To write.  Just choose a prompt.  For instance, “One time with my back against the wall I ….”  Just fill in the prompt and see where the story takes you.  If it runs out quickly, repeat the prompt.  A book with lots of these prompts is Wild Mind by Natalie Goldberg.  You can also find them in the newspaper.  Find a headline that moves you – maybe one like “Child in SUV as suspected DUI mom crashes in Santee” Then use it as a prompt, by adding Why does it matter that a … Child in SUV as suspected DUI mom crashes in Santee.   Then follow your thoughts.  Explore / create the people in the story.  Who what where when WHY.  Then push those characters further than you ever thoughts was possible.

What would the title be of the play/movie based on your life?
Who Would’ve Thought or Really?
What play do you wish you had written and why?
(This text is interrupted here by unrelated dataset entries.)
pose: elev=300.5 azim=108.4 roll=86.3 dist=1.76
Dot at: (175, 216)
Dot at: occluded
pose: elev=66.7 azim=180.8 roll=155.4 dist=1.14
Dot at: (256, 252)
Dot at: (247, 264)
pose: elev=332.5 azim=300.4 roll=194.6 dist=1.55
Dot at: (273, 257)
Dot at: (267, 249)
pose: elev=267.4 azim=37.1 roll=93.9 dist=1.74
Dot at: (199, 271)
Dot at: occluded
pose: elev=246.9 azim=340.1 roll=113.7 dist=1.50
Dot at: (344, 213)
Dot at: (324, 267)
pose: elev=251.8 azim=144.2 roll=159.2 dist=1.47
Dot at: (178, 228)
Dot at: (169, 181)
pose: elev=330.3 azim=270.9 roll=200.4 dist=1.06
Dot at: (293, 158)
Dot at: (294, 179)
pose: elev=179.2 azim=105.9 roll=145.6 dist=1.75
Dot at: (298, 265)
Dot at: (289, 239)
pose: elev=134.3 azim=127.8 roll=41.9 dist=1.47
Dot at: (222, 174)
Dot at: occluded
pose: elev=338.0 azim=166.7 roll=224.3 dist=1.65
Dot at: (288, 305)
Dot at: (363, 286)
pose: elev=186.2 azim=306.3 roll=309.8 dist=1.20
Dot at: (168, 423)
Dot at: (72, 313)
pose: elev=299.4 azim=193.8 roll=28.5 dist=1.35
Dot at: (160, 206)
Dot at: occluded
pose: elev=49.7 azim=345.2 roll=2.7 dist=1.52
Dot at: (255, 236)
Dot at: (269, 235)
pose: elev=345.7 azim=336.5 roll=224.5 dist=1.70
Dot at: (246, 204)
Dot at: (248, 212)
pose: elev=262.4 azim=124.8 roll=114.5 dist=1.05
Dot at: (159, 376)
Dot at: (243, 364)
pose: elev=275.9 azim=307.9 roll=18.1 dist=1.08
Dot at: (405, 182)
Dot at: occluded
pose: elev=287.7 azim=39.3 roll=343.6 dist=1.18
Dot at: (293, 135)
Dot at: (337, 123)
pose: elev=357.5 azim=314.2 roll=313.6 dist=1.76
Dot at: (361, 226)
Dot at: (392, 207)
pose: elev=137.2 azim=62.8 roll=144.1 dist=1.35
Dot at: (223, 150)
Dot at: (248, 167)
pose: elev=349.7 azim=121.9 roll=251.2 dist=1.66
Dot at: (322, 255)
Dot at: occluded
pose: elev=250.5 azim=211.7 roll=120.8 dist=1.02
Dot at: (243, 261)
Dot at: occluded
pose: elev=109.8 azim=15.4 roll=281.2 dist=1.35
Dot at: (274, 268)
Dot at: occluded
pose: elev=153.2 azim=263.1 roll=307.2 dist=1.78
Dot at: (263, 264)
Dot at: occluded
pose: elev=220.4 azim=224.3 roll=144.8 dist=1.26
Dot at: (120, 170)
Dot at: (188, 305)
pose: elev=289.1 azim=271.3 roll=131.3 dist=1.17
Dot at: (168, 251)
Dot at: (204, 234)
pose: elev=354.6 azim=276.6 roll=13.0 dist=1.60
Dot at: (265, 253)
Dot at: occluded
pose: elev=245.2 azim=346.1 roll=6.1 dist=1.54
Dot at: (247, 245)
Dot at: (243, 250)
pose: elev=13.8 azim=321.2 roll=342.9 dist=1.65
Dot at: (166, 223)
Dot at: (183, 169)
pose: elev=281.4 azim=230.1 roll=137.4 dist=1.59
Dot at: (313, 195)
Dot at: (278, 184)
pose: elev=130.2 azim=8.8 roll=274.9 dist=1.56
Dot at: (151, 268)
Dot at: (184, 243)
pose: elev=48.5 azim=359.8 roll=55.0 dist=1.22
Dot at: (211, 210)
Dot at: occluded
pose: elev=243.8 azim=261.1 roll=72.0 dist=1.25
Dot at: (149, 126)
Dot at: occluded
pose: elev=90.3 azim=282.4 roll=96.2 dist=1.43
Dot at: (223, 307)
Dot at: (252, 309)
No regrets here – I love so many plays – now I want to work with those texts.  I have so many to write still
Where do you get your inspiration for your work?
Inspiration comes from the artists and stories around me.  There is such wonder at every turn.  I feel blessed.  As a young actor I had to tell stories about myself during audition for commercials.  I could tell right away when people listened or stopped listening.  I found out what about my life and past interested people.  It was a challenge at the time, and now it is a treasure trove of gifts.
I love Tennessee Williams quote from The Glass Menagerie, “Memory takes a lot of poetic license.  It omits some details; others are exaggerated according to the emotional value of the articles it touches, for memory is seated predominantly in the heart.”  My memories come from the heart – both the ache and bliss.   
What are you most looking forward to during the workshop and festival?
 I love the time in the room with the team is all-together, when we find the key to make the play sing.  It is a magic moment when the play comes alive.